Within The Grounds | Teen Ink

Within The Grounds

June 7, 2010
By Anonymous

Eyes open slightly, I lift my head slowly feeling five sizes too big. As my eyes adjust to the newly flicked on light and the voice yelling, "WAKE UP!". I don't remember ever getting here. All that I remember is gulping down that sickly sour liquid and getting rushed to the hospital. After they had pumped all of the poison out of my stomach they handed my mother a card that read "Pine Hills: A Place Of Hope", and next thing I knew we were driving down to the mental hospital. They had given me a room as soon as I arrived because it was already 9:30.
I look over to see my new room mate staring back at me through his coke bottle thick glasses, making his eyes appear three times bigger than they were, which they were already five times too big for his scrawny face. I feel as if I haven't slept in a few days since the blankets they have for us are paper thin, the pillow sounding as though filled with paper, and the mattress covered in a rubber padding in-case one of the patients might wet their bed while knocked out on Seroquel. I look around to find myself in an extremely dull white room with stars along the top of the wallpaper and a faded quote that said, "If you can't reach for the sky, reach for the stars!" and still to this day that quote doesn't make any sense to me whatsoever. There were nail scratchings and pencil marks all along the walls from past insomniacs trying to escape or depressed kids just thinking it'd make them feel better.
"How did you sleep?" sputtered the rat like boy living in the room with me, some how without moving his mouth the slightest bit. "Not at all", I said while getting out of what the hospital called a bed and slipping on socks. We weren't aloud to have shoes with hard soles so I only brought my soft, sock like moccasins, putting those on too. "Here at the hospital, we have to follow a certain schedule," said the worker who'd rudely woken us up, with a name tag that looked old and said "Hello My Names Shaun". He was a younger man maybe in his 20's with blonde hair just barely covering his ear tops and wore new looking clothes as if he just bought them from the nearest Old Navy on the way to work. "I'll run and get you a copy," he said disappearing from the doorway.
It took a little while to get used to the plain old rooms and hallways but it had to do. I was in here for my own faults. I was here to fix them so I wouldn't do anything stupid again. It was terrible to totally worth the while.
Shaun popped his head back into the door and said, "here you go champ", handing me the shedule to look over. I skimmed through it and it seemed pretty basic. Everyday of the week was the same except saturday, which had more relax/free time than the rest. 7 a.m. wake up call then we had until 8 to get all showered and ready, at that time we went to breakfast and came back around 8:45 which then was morning medications and writing about how we feel and what our goal was for the day, which was always worth a laugh and always seemed to be such rubbish that it didn't seem to matter. By 9:30, it was group and talking about the same exact questions we just had written down. 10:30 was the first of two gym periods, which were the most fun thing in my day since the antidepressants they put me on contained adrenaline which meant when I had to write I was shaking so bad that it looked as though a 3 year old could do better. 12 was lunch then more writing and gym then finally at 5 was dinner and group to finish off the day.
For a week I had lived by that schedule and for a week I looked outside my window wondering what friends were doing, getting angry that the therapist said it'd only be for 3 days, and then bawling as I thought of how long I might have to stay in this hell hole for. For a whole 7 days I was alone, more so than I'd ever been in my life. Trudging the halls in ripping moccasins and dirty clothes, still haggard even though they were washed every night. Those were the longest 7 days of my whole life, and the most boring ever.

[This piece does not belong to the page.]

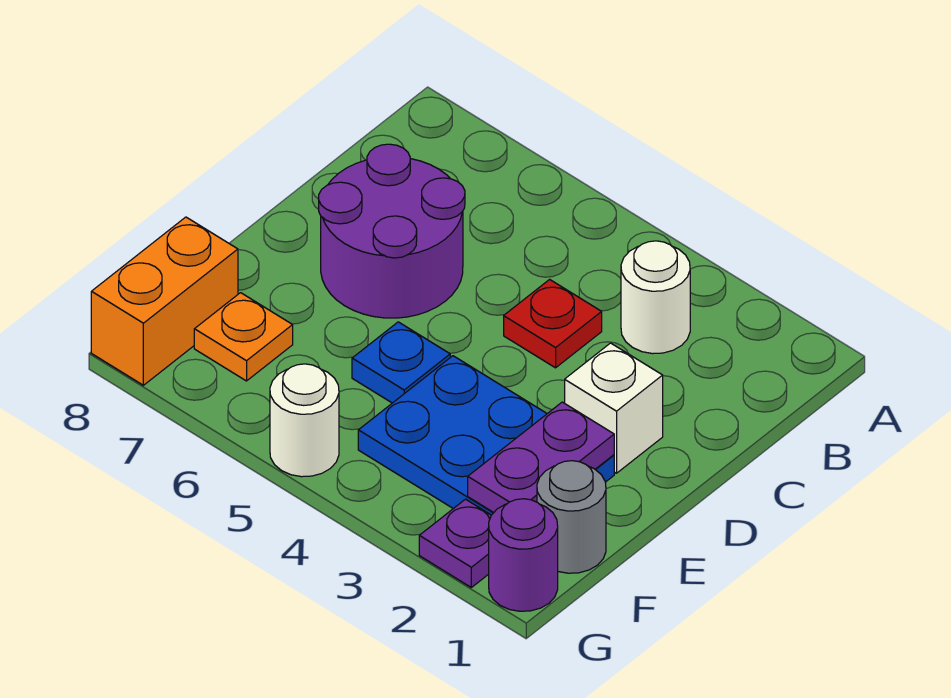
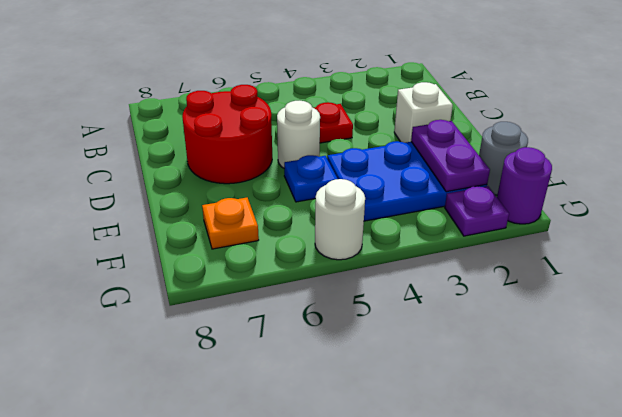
white 1x1 round brick [621,241,690,354] -> white 1x1 round brick moved to [277,101,320,168]
purple 2x2 round brick [319,144,465,318] -> red 2x2 round brick [182,85,272,184]
orange 1x2 brick [91,217,238,385] -> none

There was no freedom and no going outside as the sun teased from the many windows of warmth and spring. I wanted to run out and take a deep breath of non-recycled air and just know I was momentarily free.
Yet I still sat, like a statue, on my bed wondering when I'd get a ride out of this place. The day it happened, the moment they walked in and said I was free was the happiest moment in my life to this day as my spirits were lifted and I hopped off the bed and packed my few things I had brought for the stay. Knowing I would never be that deppressed again and I would never have to see the inside of Pine Hills ever again. My grin never went lower than ear to ear as I walked out of that dingy old place. A car engine never sounded so good to my bright white ears, my skin pale from being inside 24/7. The ride home seemed much shorter than the one there. Yet I jumped out of the car and ran into my much more colorful room and much more comfy bed and slept the rest of that March day.


The author's comments:
This is a memoir of my mental hospital visit a year ago.